L'hypothèse de la piscine de Belleville est probablement liée à cette question cruciale. Que va-t-on faire du MOX venu d'un peu partout ? Continue-t-on d'en fabriquer ou non ? La manière dont on répond à cette question entraîne des conséquences très différentes. Si l'on ne continue pas, peut-être n'est-il pas nécessaire de construire cette énorme piscine. Et à quoi sert d'envoyer le combustible ordinaire à La Hague pour en faire ce fameux MOX qui, je l'ai dit, ne présente aucun intérêt, qui n'est pas recyclé mais stocké, qui est beaucoup plus dangereux après le traitement qu'il ne l'était au départ et qui, dans l'ensemble du circuit, n'économise que 20 % de plutonium en quantité mais accroît la teneur de radioactivité ? Arrêtons cela ! Pourquoi, pour une fois, ne pas faire comme les autres ? Ce n'est pas nécessairement imbécile, surtout si l'on se penche sur l'« excellence française » tant vantée.

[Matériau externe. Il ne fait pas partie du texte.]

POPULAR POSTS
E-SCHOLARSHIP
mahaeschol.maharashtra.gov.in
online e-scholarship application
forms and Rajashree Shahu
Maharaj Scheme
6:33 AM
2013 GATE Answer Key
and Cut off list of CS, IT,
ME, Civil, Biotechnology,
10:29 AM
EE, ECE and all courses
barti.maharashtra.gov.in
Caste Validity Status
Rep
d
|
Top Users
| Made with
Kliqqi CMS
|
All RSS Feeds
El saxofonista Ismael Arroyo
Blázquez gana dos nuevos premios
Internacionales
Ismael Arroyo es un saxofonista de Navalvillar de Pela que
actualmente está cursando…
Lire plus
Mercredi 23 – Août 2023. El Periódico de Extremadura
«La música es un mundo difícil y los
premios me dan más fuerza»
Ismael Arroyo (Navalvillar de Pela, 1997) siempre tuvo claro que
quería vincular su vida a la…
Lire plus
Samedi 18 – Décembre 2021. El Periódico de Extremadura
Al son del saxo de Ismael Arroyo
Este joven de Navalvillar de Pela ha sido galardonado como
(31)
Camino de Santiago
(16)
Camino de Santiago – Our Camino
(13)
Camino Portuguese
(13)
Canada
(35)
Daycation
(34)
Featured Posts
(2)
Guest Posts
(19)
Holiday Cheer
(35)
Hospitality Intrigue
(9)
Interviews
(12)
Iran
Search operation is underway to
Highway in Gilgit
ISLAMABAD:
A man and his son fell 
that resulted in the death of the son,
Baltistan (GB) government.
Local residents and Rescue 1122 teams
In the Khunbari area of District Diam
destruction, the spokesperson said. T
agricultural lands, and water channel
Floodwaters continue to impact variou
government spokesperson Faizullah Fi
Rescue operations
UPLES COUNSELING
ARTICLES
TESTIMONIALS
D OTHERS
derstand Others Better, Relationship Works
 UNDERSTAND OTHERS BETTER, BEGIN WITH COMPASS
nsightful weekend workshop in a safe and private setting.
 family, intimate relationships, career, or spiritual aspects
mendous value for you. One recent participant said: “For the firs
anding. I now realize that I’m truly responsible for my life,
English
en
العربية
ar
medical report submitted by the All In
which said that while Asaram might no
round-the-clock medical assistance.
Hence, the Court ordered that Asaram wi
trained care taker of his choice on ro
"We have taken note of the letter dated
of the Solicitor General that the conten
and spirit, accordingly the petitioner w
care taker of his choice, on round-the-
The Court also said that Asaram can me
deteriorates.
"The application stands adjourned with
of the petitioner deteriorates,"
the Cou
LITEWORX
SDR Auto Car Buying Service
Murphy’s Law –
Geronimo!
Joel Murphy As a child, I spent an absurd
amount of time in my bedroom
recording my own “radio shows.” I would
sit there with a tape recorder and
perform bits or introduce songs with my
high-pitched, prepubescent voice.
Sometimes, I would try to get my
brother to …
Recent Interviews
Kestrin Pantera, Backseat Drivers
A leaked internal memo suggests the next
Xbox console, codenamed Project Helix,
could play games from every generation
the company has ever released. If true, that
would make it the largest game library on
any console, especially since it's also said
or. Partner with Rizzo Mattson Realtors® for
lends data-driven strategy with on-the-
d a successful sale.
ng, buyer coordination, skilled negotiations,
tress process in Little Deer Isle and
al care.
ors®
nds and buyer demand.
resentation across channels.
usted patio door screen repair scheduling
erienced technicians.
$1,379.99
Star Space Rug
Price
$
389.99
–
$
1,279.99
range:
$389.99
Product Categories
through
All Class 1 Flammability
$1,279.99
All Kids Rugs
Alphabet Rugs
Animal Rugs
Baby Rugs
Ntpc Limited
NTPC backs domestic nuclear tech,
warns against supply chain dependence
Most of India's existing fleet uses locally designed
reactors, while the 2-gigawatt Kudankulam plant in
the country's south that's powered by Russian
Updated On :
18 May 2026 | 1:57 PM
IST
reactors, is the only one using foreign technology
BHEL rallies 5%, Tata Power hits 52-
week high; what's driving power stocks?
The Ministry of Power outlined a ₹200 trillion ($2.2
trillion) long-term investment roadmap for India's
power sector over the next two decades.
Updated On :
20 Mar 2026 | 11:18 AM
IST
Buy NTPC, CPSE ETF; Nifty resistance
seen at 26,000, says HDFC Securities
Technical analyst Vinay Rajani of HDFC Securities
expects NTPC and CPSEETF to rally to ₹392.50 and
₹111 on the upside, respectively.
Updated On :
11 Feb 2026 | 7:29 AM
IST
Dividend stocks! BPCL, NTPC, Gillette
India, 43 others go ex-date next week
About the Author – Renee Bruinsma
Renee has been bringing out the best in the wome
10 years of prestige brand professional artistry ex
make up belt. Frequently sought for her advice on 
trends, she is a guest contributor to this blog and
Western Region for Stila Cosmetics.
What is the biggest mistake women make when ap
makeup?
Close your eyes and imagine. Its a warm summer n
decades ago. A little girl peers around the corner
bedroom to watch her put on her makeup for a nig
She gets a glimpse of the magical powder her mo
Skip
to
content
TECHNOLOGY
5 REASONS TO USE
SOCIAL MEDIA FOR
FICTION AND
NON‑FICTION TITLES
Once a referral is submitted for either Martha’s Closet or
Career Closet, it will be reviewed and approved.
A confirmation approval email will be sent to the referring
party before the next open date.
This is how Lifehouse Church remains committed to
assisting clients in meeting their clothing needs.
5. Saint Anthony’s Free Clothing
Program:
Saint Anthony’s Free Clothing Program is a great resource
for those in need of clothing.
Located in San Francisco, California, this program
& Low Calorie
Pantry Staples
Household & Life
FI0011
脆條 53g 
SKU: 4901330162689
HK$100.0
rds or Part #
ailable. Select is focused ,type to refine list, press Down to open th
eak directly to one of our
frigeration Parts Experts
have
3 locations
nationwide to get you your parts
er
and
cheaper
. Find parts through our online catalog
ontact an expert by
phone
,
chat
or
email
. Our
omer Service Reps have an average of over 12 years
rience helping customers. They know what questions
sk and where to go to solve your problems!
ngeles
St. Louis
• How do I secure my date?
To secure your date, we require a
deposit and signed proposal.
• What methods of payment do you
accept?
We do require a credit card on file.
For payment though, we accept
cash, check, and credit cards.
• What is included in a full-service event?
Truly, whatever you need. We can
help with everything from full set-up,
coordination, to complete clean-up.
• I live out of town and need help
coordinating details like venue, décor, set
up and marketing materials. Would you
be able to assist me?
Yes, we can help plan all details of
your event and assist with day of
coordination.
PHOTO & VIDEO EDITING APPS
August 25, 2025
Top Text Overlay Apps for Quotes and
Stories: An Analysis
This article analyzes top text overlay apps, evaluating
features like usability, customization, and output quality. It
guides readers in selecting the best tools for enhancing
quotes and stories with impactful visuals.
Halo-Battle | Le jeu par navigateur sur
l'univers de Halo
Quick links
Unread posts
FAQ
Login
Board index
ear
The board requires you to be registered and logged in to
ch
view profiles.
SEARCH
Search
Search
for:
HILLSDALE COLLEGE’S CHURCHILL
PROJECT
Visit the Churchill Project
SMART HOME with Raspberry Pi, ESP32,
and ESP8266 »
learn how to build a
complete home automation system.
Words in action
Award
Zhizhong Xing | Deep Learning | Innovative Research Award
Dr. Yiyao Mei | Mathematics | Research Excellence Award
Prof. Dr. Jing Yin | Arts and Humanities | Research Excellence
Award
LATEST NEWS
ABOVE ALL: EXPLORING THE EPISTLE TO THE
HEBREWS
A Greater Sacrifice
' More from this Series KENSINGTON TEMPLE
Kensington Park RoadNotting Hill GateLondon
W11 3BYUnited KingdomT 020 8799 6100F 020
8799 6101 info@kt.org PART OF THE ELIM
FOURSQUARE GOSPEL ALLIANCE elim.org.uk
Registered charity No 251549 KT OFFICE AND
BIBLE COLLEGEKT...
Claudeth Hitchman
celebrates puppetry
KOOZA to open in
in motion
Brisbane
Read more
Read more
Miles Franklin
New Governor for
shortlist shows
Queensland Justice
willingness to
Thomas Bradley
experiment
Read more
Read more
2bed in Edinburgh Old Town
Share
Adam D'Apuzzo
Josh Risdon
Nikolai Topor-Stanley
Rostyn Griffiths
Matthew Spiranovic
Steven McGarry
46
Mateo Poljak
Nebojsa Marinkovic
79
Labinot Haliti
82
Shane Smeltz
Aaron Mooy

L'excellence française sur les réacteurs a été grandiose, mais nous avons pris la licence américaine : les réacteurs français sont des réacteurs Westhinghouse, sauf l'EPR, dont on connaît le remarquable succès technique. Pour ce qui est de l'enrichissement de l'uranium, on a choisi la technique de la diffusion gazeuse, qui a coûté très cher puisqu'il a fallu construire Tricastin pour l'alimenter en électricité puis, il y a quelques années, on est passé à la technologie des centrifugeuses hollandaises ; exit, alors, l'enrichissement français. Enfin, l'autre exception française d'excellence, c'est le retraitement, qui aboutit à l'impasse actuelle ; arrêtons cela, ce qui nous libérera de l'hypothèque MOX qui n'a d'intérêt pour personne, si ce n'est, peut-être, de faire vivre Orano quelques années de plus. Alors on stockera en piscine dans le bâtiment du réacteur, ce qui pose la question de la protection, ou non, du bâtiment réacteur ; et on passera ensuite au stockage à sec des combustibles irradiés, la solution de plus en plus pratiquée aux États-Unis, dans des conteneurs fabriqués en particulier par Areva.